The first runway was the one started in 1943. Drop to the Sylvia Grinnel River at one end, hill at the other, crosswise to the prevailing wind. All built up now, not apparent it was ever a runway. The current runway was later, Cold War use. That runway was eventually extended to 9500 feet. Prevailing wind generally lengthwise. Saw a photo of KC-97 tankers lining it. Lower base was the air base, Upper Base was the end point of the radar line. Signals were relayed by microwave to Resolution Island, then south into Labrador, then furthered to Cheyenne Mountain. I remember one bright, beautiful June day, looking up, and seeing a KC-10 tanker with four B-52s flying line astern. Heading south, a good thing.
Sherm Wengard was the USN officer who searched the area in the summer of 1942, aboard the Morrisey, a chartered NFLD schooner, looking for a suitable site to build an airstrip. Met him in the '80s, when he came to Frob. and donated his photographs to the museum. Relatively stable weather and accessibility were factors in choosing the site.

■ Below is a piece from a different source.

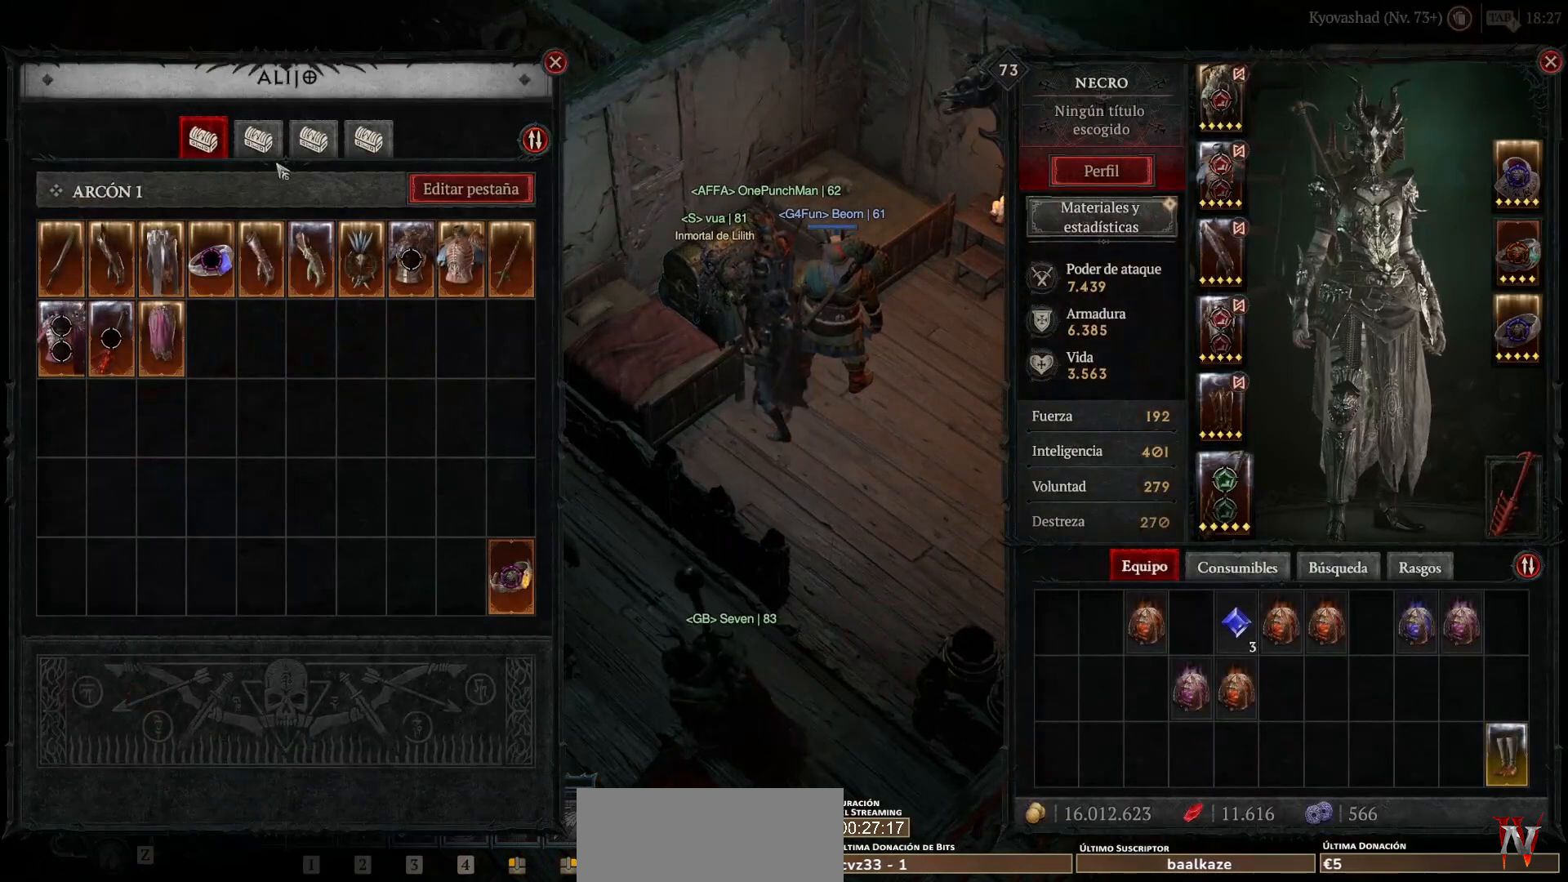
{"keys": [], "mouse": [], "events": [[200, "mouse_left", "down"], [200, "super", "down"], [280, "mouse_left", "up"], [280, "super", "up"]]}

You used to be able to stand outside the entrance to Upper Base and look down into a valley, and see canvas Browning belts and heaps of brass on the ground. M-1 clips galore. I'm still using some. They fired at a large red rock down the valley. It was studded with AP cores. Under one of the Upper Base buildings was a caribou skull with a large set of antlers. I imagine a US serviceman had collected the set, tucked it away there to take as a souvenir, then left it behind.